**提取数据:**
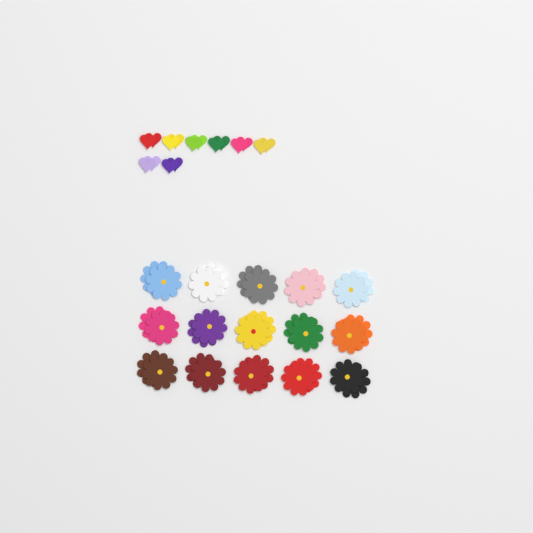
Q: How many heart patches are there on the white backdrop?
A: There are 16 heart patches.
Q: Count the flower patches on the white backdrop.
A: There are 30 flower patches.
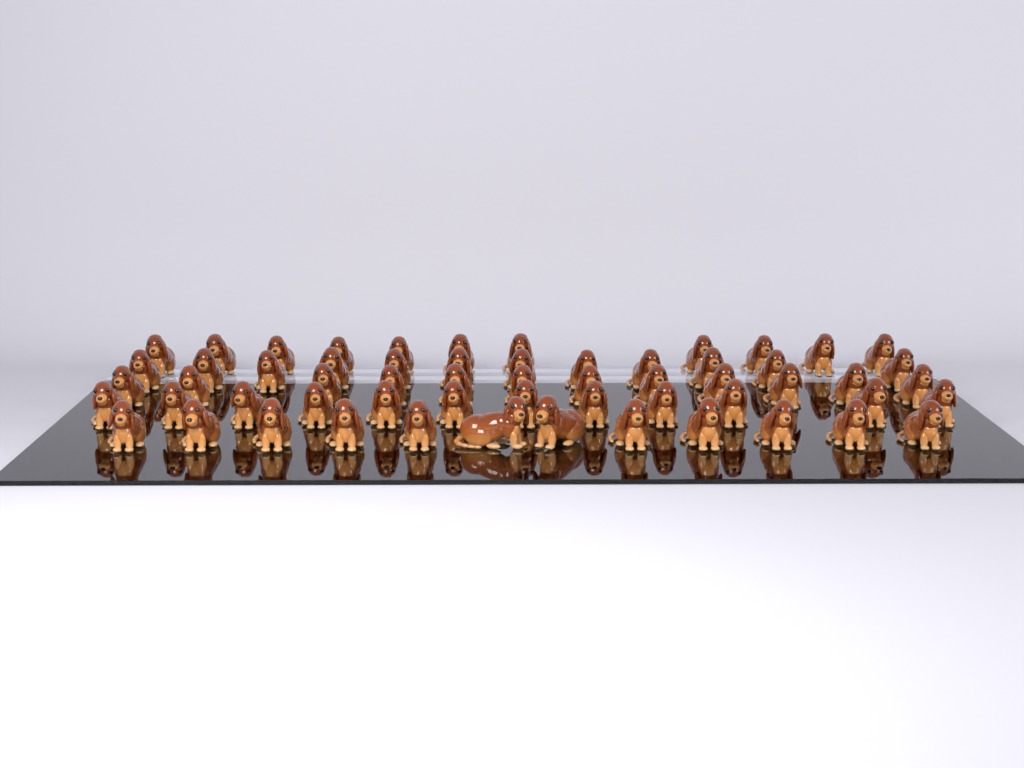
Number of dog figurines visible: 59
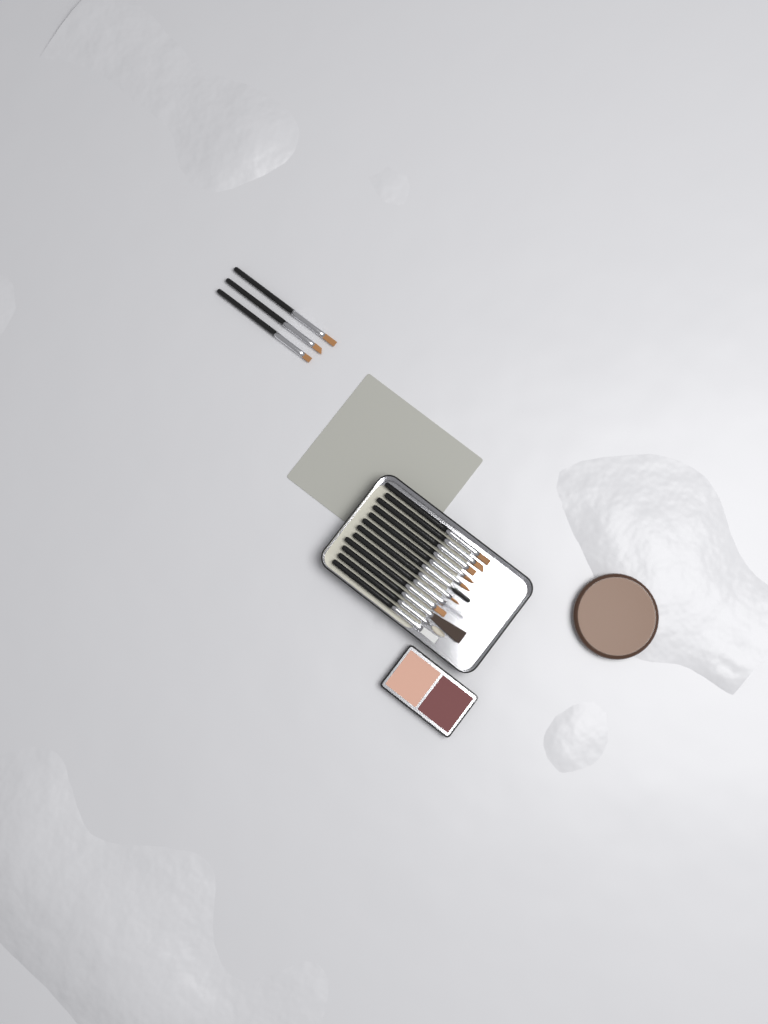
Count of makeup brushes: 15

**任务说明:** 请将以上所有行中的“white backdrop”替换为“gray backdrop”，其余内容保持不变，重新写出这些行，图片不必写出。

**练习答案:**
Q: How many heart patches are there on the gray backdrop?
A: There are 16 heart patches.
Q: Count the flower patches on the gray backdrop.
A: There are 30 flower patches.
Number of dog figurines visible: 59
Count of makeup brushes: 15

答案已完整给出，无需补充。